Sadly, we have already seen the loss of many businesses within this sector.  Earlier this month we reported on the closure of the iO Theater due to financial losses. Closure is an event many in the leisure and tourism sector will be seeking to avoid by putting business off until next year.

Understanding The Fall In Chicago Tourism Numbers

Chicago Tourism Numbers

Despite the relaxation of restrictions and lockdown conditions in recent months, it was clear early on that Chicago tourism numbers would remain low. This is in part due to the fear many have of traveling across state lines. Another reason for local and national tourism numbers falling is that many don’t want to visit these venues whilst we have rules about mask-wearing and social distancing.

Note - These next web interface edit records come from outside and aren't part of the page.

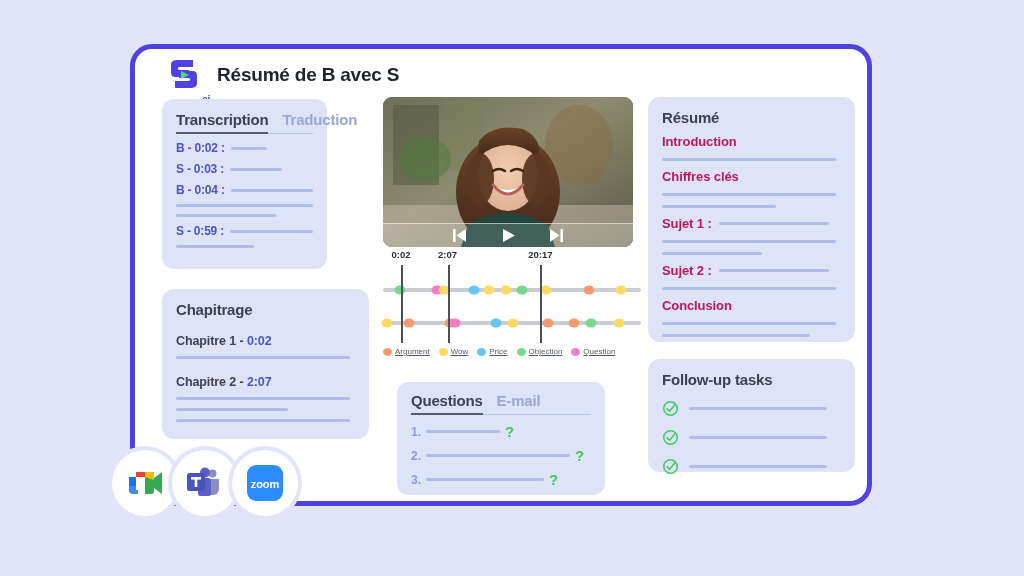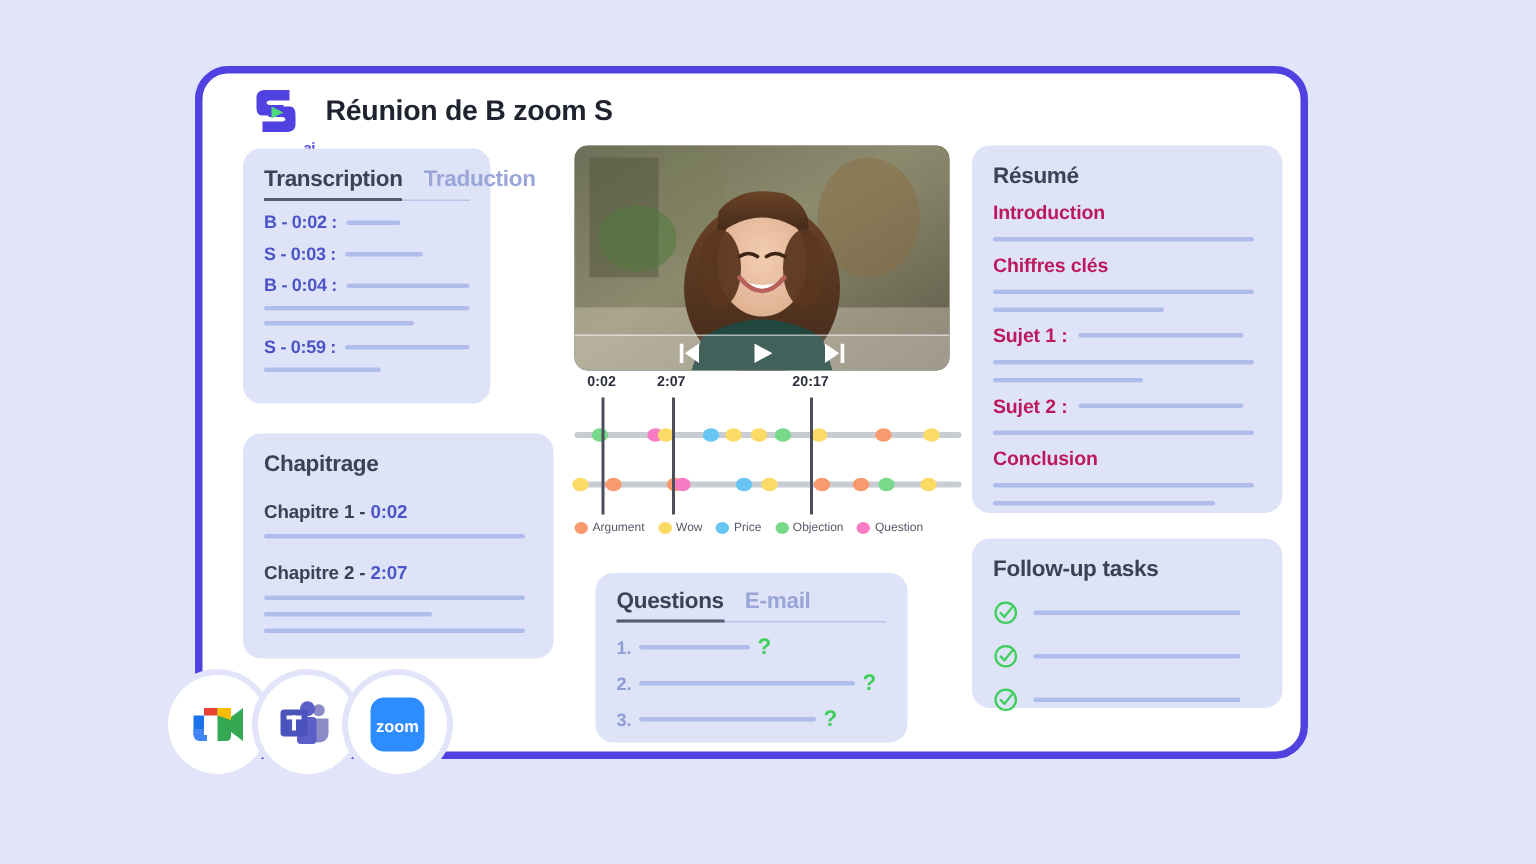--- a/index.html
+++ b/index.html
@@ -97,21 +97,21 @@
     position: absolute; font-size: 9.5px; font-weight: bold; color: #2B2F3C;
     transform: translateX(-50%); white-space: nowrap;
   }
   .tl-body { position: relative; height: 78px; margin-top: 2px; }
   .tl-vline { position: absolute; top: 0; bottom: 0; width: 2px; background: #4B4F5C; }
   .tl-track { position: absolute; left: 0; right: 0; height: 4px; background: #C9CCD3; border-radius: 2px; }
   .tl-dot { position: absolute; width: 11px; height: 9px; border-radius: 50%; transform: translate(-50%, -50%); }
   .tl-legend { display: flex; align-items: center; gap: 9px; margin-top: 4px; }
   .lg-item { display: flex; align-items: center; gap: 3px; }
   .lg-sw { width: 9px; height: 8px; border-radius: 50%; }
-  .lg-tx { font-size: 8px; color: #555A68; white-space: nowrap; }
+  .lg-tx { font-size: 8px; color: #555A68; white-space: nowrap; text-decoration: underline; }
 
   
   #questions { left: 262px; top: 333px; width: 208px; height: 113px; padding: 10px 14px; }
   .q-row { display: flex; align-items: center; gap: 5px; margin-top: 9px; }
   .q-num { font-size: 12px; font-weight: bold; color: #8E9CD6; }
   .q-mark { font-size: 15px; font-weight: bold; color: #3ECF5B; line-height: 1; }
 
   
   #resume { left: 513px; top: 48px; width: 207px; height: 245px; }
   .rs-head { font-size: 13px; font-weight: bold; color: #be185d; margin-top: 8px; letter-spacing: -0.1px; }
@@ -140,21 +140,21 @@
 
     <div class="header">
       <div class="logo-wrap">
         <svg width="34" height="30" viewBox="0 0 34 30">
           <path d="M4 6 C4 2, 7 1, 11 1 L26 1 L26 8 L13 8 C10 8, 10 11, 13 11 L22 11 L22 18 L8 18 C4 18, 4 14, 4 12 Z" fill="#4F42E0"></path>
           <path d="M30 24 C30 28, 27 29, 23 29 L8 29 L8 22 L21 22 C24 22, 24 19, 21 19 L12 19 L12 12 L26 12 C30 12, 30 16, 30 18 Z" fill="#4F42E0"></path>
           <polygon points="14,12 22,16 14,20" fill="#4ED97E"></polygon>
         </svg>
         <span class="logo-ai">.ai</span>
       </div>
-      <div class="page-title">Réunion de B zoom S</div>
+      <div class="page-title">Résumé de B avec S</div>
     </div>
 
     <div class="panel" id="transcription">
       <div class="tabs">
         <div class="tab active">Transcription</div>
         <div class="tab">Traduction</div>
       </div>
       <div class="tab-rule"></div>
       <div id="tr-rows">
           <div class="tr-row">

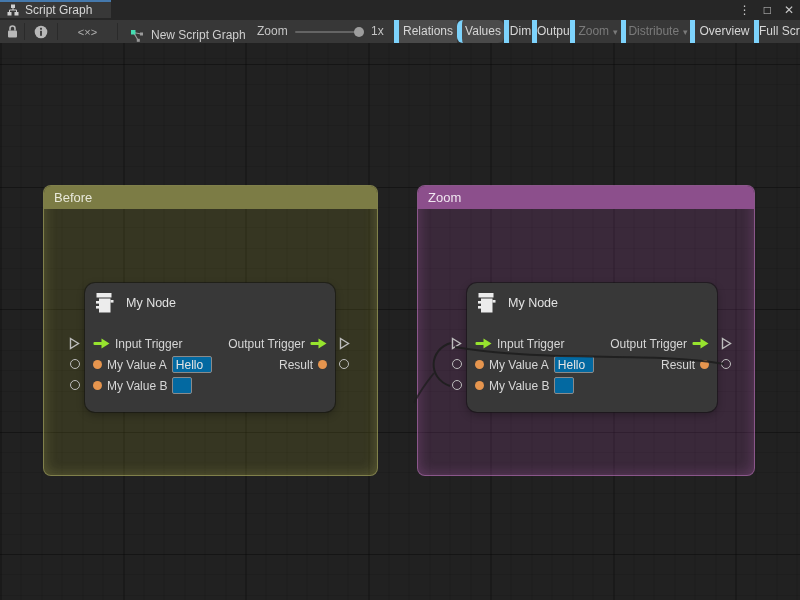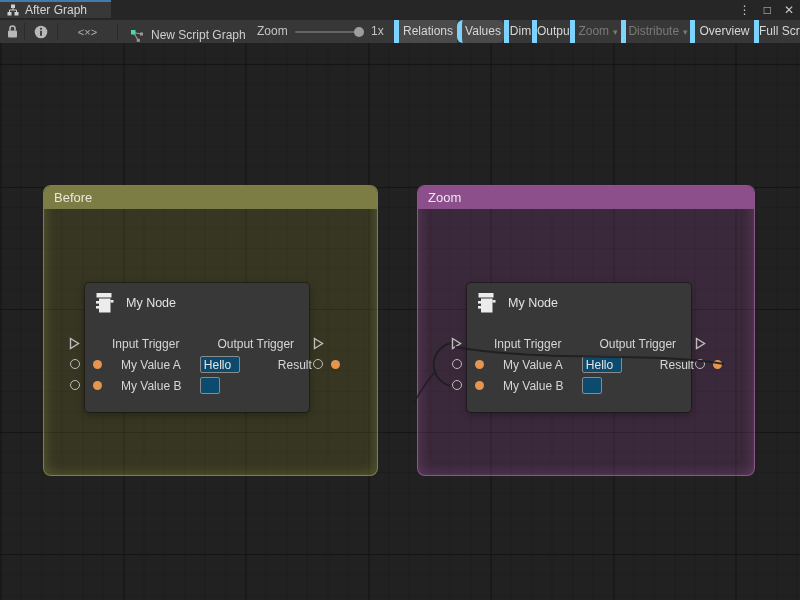--- a/index.html
+++ b/index.html
@@ -49,30 +49,30 @@
   .group-header{height:23px;border-radius:7px 7px 0 0;display:flex;align-items:center;
        padding-left:10px;font-size:13px;}
   .group-before{left:43px;width:335px;background:rgba(150,150,40,0.18);
        border:1px solid rgba(190,190,110,0.55);box-shadow:inset 0 0 14px rgba(190,190,100,0.30);}
   .group-before .group-header{background:#7c7c45;color:#e8e8da;}
   .group-after{left:417px;width:338px;background:rgba(170,75,170,0.18);
        border:1px solid rgba(205,125,205,0.55);box-shadow:inset 0 0 14px rgba(200,110,200,0.30);}
   .group-after .group-header{background:#8c4f8c;color:#f0e6f0;}
 
   
-  .node{position:absolute;top:240px;width:224px;height:129px;background:#383838;border-radius:4px;
+  .node{position:absolute;top:240px;width:250px;height:129px;background:#383838;border-radius:10px;
        box-shadow:0 0 0 1px rgba(18,18,18,0.55),0 3px 9px rgba(0,0,0,0.30);z-index:3;box-sizing:border-box;}
   .node-a{left:85px;} .node-b{left:467px;}
   .node-header{height:50px;padding:9px 0 0 10px;box-sizing:border-box;display:flex;gap:11px;align-items:flex-start;}
   .node-title{color:#e2e2e2;font-size:12.5px;line-height:23px;}
-  .prow{position:relative;height:21px;display:flex;align-items:center;padding:0 8px;gap:19px;box-sizing:border-box;}
+  .prow{position:relative;height:21px;display:flex;align-items:center;padding:0 8px;gap:5px;box-sizing:border-box;}
   .plabel{font-size:12px;color:#d6d6d6;white-space:nowrap;}
   .spacer{flex:1;}
   .dot{width:9px;height:9px;border-radius:50%;background:#e6954e;flex:0 0 auto;}
-  .valbox{height:15px;background:#0c4a6e;border:1px solid #8a8a8a;border-radius:2px;
+  .valbox{height:15px;background:#0369a1;border:1px solid #8a8a8a;border-radius:2px;
        color:#e4e4e4;font-size:12px;font-family:"Liberation Sans",sans-serif;padding:0 3px;box-sizing:content-box;}
   .valbox.small{width:12px;}
   .valbox.hello{width:32px;}
   .outL{position:absolute;left:-16px;top:4px;}
   .outLc{position:absolute;left:-15px;top:5px;width:8px;height:8px;border:1.5px solid #bdbdbd;border-radius:50%;}
   .outR{position:absolute;right:-15px;top:4px;}
   .outRc{position:absolute;right:-14px;top:5px;width:8px;height:8px;border:1.5px solid #bdbdbd;border-radius:50%;}
 
   
   .edges{position:absolute;left:0;top:0;width:800px;height:557px;z-index:6;pointer-events:none;}
@@ -83,21 +83,21 @@
 <div id="app">
 
   <div class="tabbar">
     <div class="tab">
       <svg width="12" height="12" viewBox="0 0 12 12">
         <rect x="4" y="0.5" width="4" height="3.5" fill="#cfcfcf"></rect>
         <rect x="0.5" y="8" width="4" height="3.5" fill="#cfcfcf"></rect>
         <rect x="7.5" y="8" width="4" height="3.5" fill="#cfcfcf"></rect>
         <path d="M6,4 V6 M2.5,8 V6 H9.5 V8" stroke="#cfcfcf" stroke-width="1" fill="none"></path>
       </svg>
-      <span>After Graph</span>
+      <span>Script Graph</span>
     </div>
     <div class="win-controls">
       <span>⋮</span>
       <span>□</span>
       <span>✕</span>
     </div>
   </div>
 
   <div class="toolbar">
     <div class="tb-iconbtn" style="left:0;width:24px;">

Nearly all tourism figures are down, with people trying to save their money following a tight year financially from many job losses or threatened job losses.

The Impact of Cancelled Trade Shows and Events

Another key feature in the falling Chicago tourism numbers has been the number of canceled trade shows. McCormick Place reported that over 140 trade shows have been canceled. These would have bought over a million-and-a-half hotel room nights. Chicago has also seen events such as the Chicago Marathon canceled, an event that would have bumped up tourism figures in the city. This, as well as many live music shows and summer festivals, has contributed to the lowest tourism figures for decades.

Those Looking to Rebrand 

Some businesses within this sector are not going to let the Chicago tourism numbers affect them. Just last month, we covered the story of Platinum Planning, an event planning group, which has switched its operations from planning to sanitation.  Using the existing staff to sanitize the city rather than entertain it has been a move that has won President Justin Jacobson many plaudits.

“I didn’t have time to sulk,” Jacobson said. “It was like, ‘OK, what am I going to do now?’ This domino effect is happening across the country, and the next domino to fall is Chicago.”

Jacobson was correct in his assessment, and his move has prompted other businesses to find ways of rebranding their business in order to survive.

Prepping for Post Winter Success

The tourism sector in Chicago hopes that the Lollapalooza executive was wrong in his assessment of outdoor concerts. We reported last month that Marc Geiger doesn’t expect outdoor concerts until 2022. If this is the case, then many in Chicago’s tourism sector could face a mammoth challenge to survive.

Those businesses which usually close for winter are possibly shutting up early and going back to the drawing board. The hope is that curtailing operations now will save some money which will then be reinvested in 2021, assuming that things get back to normal by then.